Do I have to worry about performance impact on source remote cluster when running distcp?

We're migrating some data from production cluster to development cluster, by running distcp from the development cluster. We plan to set-up a script on the dev cluster that run distcp throughout the day that copy certain archive directory in the production cluster. The production cluster is running operations throughout the day, and we don't want to interrupt it. So is it safe to run distcp from dev cluster to migrate data from production cluster when it's still running operational job?

 

The condition is this archive directory we're trying to copy is not being accessed by any operational job. it's just a passive directory exclusively for storage purpose.

 

Thanks.

Posts: 177
Topics: 8
Kudos: 28
Solutions: 19
Registered: ‎07-16-2015

Re: Do I have to worry about performance impact on source remote cluster when running distcp?
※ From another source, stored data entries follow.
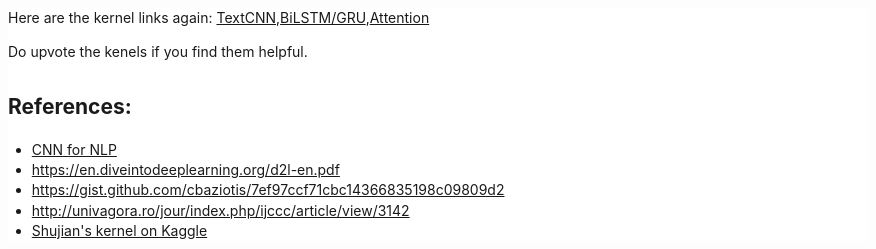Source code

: Here are the kernel links again: [TextCNN](https://www.kaggle.com/mlwhiz/learning-text-classification-textcnn),[BiLSTM/GRU](https://www.kaggle.com/mlwhiz/learning-text-classification-bidirectionalrnn),[Attention](https://www.kaggle.com/mlwhiz/learning-text-classification-attention)

Do upvote the kenels if you find them helpful.

## References:

- [CNN for NLP](http://www.wildml.com/2015/11/understanding-convolutional-neural-networks-for-nlp/)
- https://en.diveintodeeplearning.org/d2l-en.pdf
- https://gist.github.com/cbaziotis/7ef97ccf71cbc14366835198c09809d2
- http://univagora.ro/jour/index.php/ijccc/article/view/3142
- [Shujian's kernel on Kaggle](https://www.kaggle.com/shujian/fork-of-mix-of-nn-models)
I guess that if you don't throttle the distCp jobs, yes it could affect the performance.

But luckily, you can throttle the distCp command (by specifying the number of concurrent map & the bandwidth available for each map).

 

Check the documentation.

Posts: 1,903
Kudos: 435
Solutions: 307
Registered: ‎07-31-2013

Re: Do I have to worry about performance impact on source remote cluster when running distcp?

Documentation for the DistCp (to cover the two specific scaling points Mathieu has mentioned) can be found here: http://archive.cloudera.com/cdh5/cdh/5/hadoop/hadoop-mapreduce-client/hadoop-mapreduce-client-core/D...

Its best to start with a small -m value, and measure impact on the source charts as you ramp it up until you have a desirable outcome.